* Показанный отрывок
......
Ильенков исходил из того, что спинозовское определение мышления подводит фундамент под всю систему диалектической логики. А Спиноза, как трактует его Ильенков, определял мышление как способность тела строить траекторию своего движения среди других тел по логике и расположению этих самых тел в пространстве вне данного тела.
Это глубоко материалистическое определение мышления противостоит не только его идеалистическому пониманию, сводящему мышление к деятельности особой идеальной сущности – «души», как это было у Декарта, но также и механистически-материалистическому, когда отрицается по существу идеальный, а тем самым универсальный характер человеческого мышления. Спинозовское определение мышления Ильенков считал не только глубоко материалистическим, но и по-настоящему современным, которое по существу должно лечь в основу практического формирования человеческого интеллекта, человеческой «души». Он видел, например, прямую связь между педагогической практикой формирования психики у слепоглухонемых детей, разработанной и осуществленной лауреатами Государственной премии, замечательными советскими психологами и педагогами И.А. Соколянским и А.И. Мещеряковым, и спинозовским определением мышления. Там детей сначала учат целесообразной человеческой деятельности, человеческому поведению, то есть учат строить «траекторию» своего движения по логике и расположению тел в пространстве, а уж потом всему остальному.
Здесь только сразу же необходимо оговорить тот факт, что когда Ильенков определяет мышление, как он считал, вслед за Спинозой, как движение «мыслящего тела» по форме и расположению других тел в пространстве, то такое определение мышления оказывается общим и для человека, и для высших животных. То есть речь здесь идет еще не о специфически человеческом мышлении с его идеальностью. А для того, чтобы оно стало собственно человеческим, должно добавиться еще кое-что, связанное с трудом и человеческим общественным бытием. Здесь к движению «мыслящего тела» должно добавиться движение руки, которая не только движется по форме вещи, но эту форму производит, лепит, рисует, вытёсывает из камня, дерева и т.д. Только в контексте культуры начатки мышления, которые есть уже у высших животных, обретают идеальность. И в такой постановке вопроса у Ильенкова состоит дальнейшее развитие спинозизма.
......
* Условие задания
Кто, согласно отрывку, разработал и осуществил педагогическую практику формирования психики у слепоглухонемых детей?

* Показанные строки
......
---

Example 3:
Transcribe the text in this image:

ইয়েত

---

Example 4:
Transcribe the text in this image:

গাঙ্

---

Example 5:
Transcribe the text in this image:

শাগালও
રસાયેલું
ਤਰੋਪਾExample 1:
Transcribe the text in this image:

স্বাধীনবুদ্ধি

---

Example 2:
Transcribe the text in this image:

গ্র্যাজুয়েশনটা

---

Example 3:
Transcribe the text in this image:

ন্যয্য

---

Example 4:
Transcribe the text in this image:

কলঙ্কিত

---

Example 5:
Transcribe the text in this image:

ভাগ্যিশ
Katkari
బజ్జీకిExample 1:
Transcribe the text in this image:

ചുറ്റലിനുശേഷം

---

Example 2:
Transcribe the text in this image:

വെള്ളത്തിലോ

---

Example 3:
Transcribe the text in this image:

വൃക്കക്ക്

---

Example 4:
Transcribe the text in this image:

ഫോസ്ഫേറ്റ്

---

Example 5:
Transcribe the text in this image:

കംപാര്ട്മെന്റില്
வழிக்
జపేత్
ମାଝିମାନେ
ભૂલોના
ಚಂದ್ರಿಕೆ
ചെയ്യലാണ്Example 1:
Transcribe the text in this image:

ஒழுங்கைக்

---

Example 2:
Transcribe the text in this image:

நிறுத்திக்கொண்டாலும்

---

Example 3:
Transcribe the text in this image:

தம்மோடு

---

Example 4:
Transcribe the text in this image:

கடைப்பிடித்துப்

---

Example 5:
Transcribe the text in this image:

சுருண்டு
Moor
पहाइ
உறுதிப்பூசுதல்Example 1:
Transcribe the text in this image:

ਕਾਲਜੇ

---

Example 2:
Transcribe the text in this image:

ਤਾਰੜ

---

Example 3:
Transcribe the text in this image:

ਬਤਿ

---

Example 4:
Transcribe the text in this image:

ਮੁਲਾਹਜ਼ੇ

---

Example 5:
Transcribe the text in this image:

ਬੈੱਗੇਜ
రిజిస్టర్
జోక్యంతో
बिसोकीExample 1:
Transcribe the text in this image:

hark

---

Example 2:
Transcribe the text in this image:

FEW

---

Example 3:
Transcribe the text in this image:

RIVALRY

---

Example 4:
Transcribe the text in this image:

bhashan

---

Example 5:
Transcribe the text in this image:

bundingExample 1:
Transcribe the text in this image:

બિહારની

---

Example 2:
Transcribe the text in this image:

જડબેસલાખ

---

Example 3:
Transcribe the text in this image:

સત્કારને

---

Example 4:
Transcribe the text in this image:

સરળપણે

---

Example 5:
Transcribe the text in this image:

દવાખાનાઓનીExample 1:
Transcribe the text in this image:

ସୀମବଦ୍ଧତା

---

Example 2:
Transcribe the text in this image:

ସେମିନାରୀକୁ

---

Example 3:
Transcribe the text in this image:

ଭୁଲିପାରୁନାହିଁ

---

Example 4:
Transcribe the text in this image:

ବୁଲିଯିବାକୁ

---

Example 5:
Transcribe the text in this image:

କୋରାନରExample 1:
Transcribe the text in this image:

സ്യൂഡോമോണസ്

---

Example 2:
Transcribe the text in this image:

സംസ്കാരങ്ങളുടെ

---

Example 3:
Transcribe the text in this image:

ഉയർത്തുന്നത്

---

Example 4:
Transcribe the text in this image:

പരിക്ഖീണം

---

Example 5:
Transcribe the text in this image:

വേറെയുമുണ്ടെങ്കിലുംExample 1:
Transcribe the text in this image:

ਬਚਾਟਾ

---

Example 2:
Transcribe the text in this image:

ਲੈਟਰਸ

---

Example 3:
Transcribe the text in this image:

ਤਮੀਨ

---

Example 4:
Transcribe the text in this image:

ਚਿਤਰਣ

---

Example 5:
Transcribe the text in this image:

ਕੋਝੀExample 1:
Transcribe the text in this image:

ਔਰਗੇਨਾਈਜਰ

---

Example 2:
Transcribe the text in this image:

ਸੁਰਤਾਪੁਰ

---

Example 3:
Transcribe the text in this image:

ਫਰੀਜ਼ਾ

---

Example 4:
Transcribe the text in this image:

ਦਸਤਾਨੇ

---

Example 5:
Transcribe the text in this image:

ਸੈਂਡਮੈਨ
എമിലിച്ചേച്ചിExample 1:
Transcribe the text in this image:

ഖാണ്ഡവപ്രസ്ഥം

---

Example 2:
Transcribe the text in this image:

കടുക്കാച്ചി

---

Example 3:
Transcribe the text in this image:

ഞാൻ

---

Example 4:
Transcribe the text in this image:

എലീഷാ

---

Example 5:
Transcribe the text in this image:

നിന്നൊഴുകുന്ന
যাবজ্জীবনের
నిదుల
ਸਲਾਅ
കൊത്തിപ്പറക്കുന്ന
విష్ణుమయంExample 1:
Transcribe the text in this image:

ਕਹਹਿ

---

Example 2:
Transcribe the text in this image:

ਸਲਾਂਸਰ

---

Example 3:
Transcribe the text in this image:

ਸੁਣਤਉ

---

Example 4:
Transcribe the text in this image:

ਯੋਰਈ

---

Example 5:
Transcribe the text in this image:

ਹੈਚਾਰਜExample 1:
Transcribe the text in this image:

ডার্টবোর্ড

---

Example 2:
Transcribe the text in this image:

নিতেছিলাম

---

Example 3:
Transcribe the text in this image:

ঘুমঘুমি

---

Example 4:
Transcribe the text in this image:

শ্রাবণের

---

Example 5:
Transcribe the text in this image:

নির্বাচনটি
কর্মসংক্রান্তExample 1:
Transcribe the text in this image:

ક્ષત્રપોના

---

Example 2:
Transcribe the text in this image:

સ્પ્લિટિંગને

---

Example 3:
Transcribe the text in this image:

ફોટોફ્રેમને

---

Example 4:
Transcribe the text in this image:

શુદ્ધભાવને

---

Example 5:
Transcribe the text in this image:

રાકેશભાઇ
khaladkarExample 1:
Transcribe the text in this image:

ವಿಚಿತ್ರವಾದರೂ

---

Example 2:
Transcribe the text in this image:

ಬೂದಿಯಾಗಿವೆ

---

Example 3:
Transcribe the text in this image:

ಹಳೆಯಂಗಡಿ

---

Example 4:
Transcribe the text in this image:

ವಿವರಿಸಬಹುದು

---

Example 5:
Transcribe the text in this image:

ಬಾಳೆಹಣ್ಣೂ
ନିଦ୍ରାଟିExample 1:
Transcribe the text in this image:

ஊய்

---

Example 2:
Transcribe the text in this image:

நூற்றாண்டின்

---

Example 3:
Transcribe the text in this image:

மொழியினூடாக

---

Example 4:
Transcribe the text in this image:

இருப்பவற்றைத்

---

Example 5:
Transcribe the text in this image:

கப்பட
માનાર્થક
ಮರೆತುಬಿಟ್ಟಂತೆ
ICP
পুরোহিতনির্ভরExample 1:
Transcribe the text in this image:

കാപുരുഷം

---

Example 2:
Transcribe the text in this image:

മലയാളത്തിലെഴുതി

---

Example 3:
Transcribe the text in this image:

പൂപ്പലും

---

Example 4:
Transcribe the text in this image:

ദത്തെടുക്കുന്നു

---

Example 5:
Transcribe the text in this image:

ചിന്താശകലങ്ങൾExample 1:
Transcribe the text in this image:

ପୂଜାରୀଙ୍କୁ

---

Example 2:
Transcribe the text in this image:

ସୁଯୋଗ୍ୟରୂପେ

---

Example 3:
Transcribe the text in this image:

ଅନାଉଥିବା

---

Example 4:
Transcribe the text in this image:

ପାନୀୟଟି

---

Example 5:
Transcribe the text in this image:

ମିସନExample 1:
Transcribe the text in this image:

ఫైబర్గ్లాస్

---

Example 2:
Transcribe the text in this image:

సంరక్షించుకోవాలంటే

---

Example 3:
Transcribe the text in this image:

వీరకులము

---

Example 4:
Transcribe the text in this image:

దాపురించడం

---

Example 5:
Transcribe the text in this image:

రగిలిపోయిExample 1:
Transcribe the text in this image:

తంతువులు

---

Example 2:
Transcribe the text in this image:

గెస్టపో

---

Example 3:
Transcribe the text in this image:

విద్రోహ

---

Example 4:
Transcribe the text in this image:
......
* Ответ на задание
Советские психологи и педагоги И.А. Соколянский и А.И. Мещеряков.